- **TEXT PASSAGE**:
I totally agree with Ben Shapiro and Andrew Klavan about movies that pervert the original author’s intent

winona_ryder_little_women_us_dvdThis is me, writing back in 2008 about Winona Ryder’s adaptation of Little Women:

Two of my favorite 19th Century books have very pronounced moral lessons indeed, and they remain enormously popular despite (or maybe because of — but more of that later) those lessons.  The first is Jane Austen’s Pride and Prejudice, and the second is Louisa May Alcott’s Little Women.  Both of them, no doubt, are familiar to you too, although the latter is likely more familiar to the girls than the boys reading this.

[snip]

In Little Women, Jo March is a wonderful, enthusiastic, energetic girl (and, eventually, woman) who gets into a lot of trouble because she runs off half-cocked all the time.  Indeed, her impetuosity results in her being denied her heart’s desire:  an all-expenses paid trip to Europe.  However, she learns that life has consolations and that they may be much better than merely getting what one wishes.  By subordinating her own uncontrolled desires to the demands of hearth and home, she enriches her own character, learns better to appreciate those around her and, of course, is entitled to her reward — marrying a good man.

The lessons in both books are pretty clear to anyone who bothers to read them.  You don’t need an advanced English degree, and hours spent analyzing symbolism and myth, or even more hours deconstructing whatever is written, to figure out the moral lessons Alcott and March were making.  Those lessons lie at the core of each book, with the stories around them intended both to entertain and to accentuate the moral the reader takes away.

If Elizabeth just had a frivolous romance with Wickham, and disliked Darcy to the end, the story would be morally stagnant, and would fall in the category of junk romance, rather than great literature.  Austen’s charming writing is made worthwhile only because of the moral steel that underlies it.  Likewise, if Jo simply frolicked from one misadventure to another, Little Women would probably remain an unknown, shallow work of 19th Century children’s fiction.  What makes it interesting are Jo’s epic struggles to subdue her immature self to realize a truly fulfilled adult life.

What irks me is that so many remakes of these two books work assiduously to hide from the reader or viewer these core moral lessons — lessons that have kept these books vital for centuries. I’ve grumbled for years about Winona Ryder’s adaption of Little Women, which is a visually beautiful movie but which completely reverses the story’s moral underpinnings.  Jo goes through the movie just trying to do what she wants, and the viewer is given to understand that it’s just so unfair when events stop her.  At one point, she explains to Professor Baehr that her father’s philosophy was something along the lines of “if it feels good do it” (and I’m quoting liberally here, because I can’t remember the actual line in the movie, just the sense of it).  At that moment in the movie, I simply shut down.  No beautiful costumes or charming scenes could make up for the fact that Winona Ryder had turned on its head the book’s actual message, which is that, if it feels dutiful, morally appropriate and mature, do it.

Yeah!  What I said way back when.  There are few things more offensive than a movie that, rather than exercising artistic license on a book to adapt it to a visual medium, turns the author’s core lesson on its head.

- **WHAT IS REQUIRED**:
Pick up the passage on film adaptations that reverse a novel's moral lesson and continue it from its last sentence.

- **SUPPLIED MATERIAL**:
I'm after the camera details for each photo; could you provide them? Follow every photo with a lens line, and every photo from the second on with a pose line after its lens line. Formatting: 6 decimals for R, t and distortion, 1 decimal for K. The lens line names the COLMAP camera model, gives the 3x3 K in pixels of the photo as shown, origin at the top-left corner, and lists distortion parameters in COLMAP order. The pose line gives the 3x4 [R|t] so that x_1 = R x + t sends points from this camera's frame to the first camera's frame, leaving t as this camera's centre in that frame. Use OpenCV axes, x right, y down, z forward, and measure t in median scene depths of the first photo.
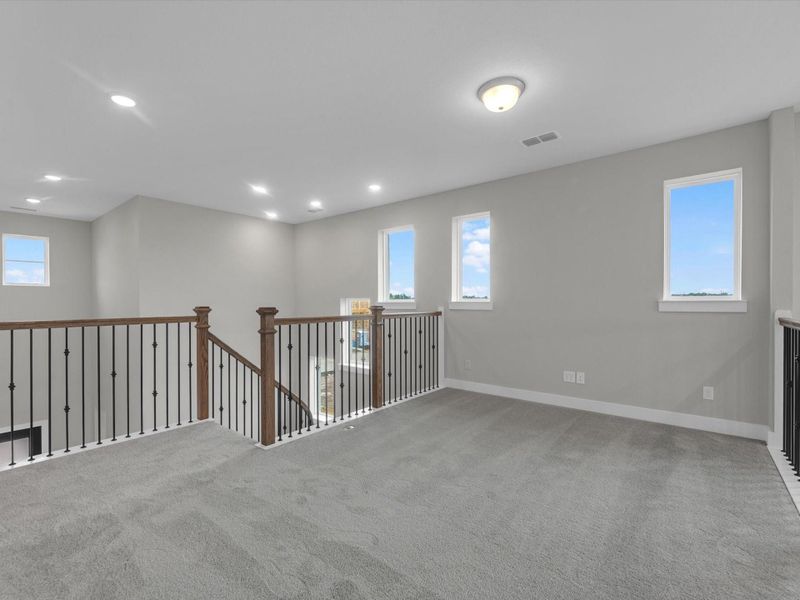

- **ANSWER SECTION**:
Noah-2014-Movie-Poster-650x962And this is Andrew Klavan, writing about Noah:

Ben Shapiro is a devout Jew, and I’ve heard him speak with real and revealing insight into Torah — something that’s not all that common. In a genuinely sharp essay at Truth Revolt, he took the film apart as a “perversely pagan mess” that replaced God with Gaia to deliver a muddled environmentalist message. You can read the whole excellent thing here, but one point struck me particularly:

It is one thing for a movie adaptation to stray from the source material. Adding characters or scenes, crafting details that vary from the strict text – all of it is in bounds when it comes to adaptations. Critics of Noah who have focused on the extra-Biblical magic of Methuselah or the lack of textual support for instantaneously-growing forests are off-base.

The far deeper problem is when an adaptation perverts the message of the source material. If the movie version of To Kill A Mockingbird had turned Tom Robinson into a villain and Mr. Ewell into a hero, that would rightly have been seen as an undermining of the original work. The same is true of the Biblical story of Noah and the movie version of that same story. It isn’t merely that Aronofsky gets the story wrong. That would be forgiveable. It’s that Aronofsky deliberately destroys the foundational principles undergirding the Bible, and uses Biblically-inspired story to do it.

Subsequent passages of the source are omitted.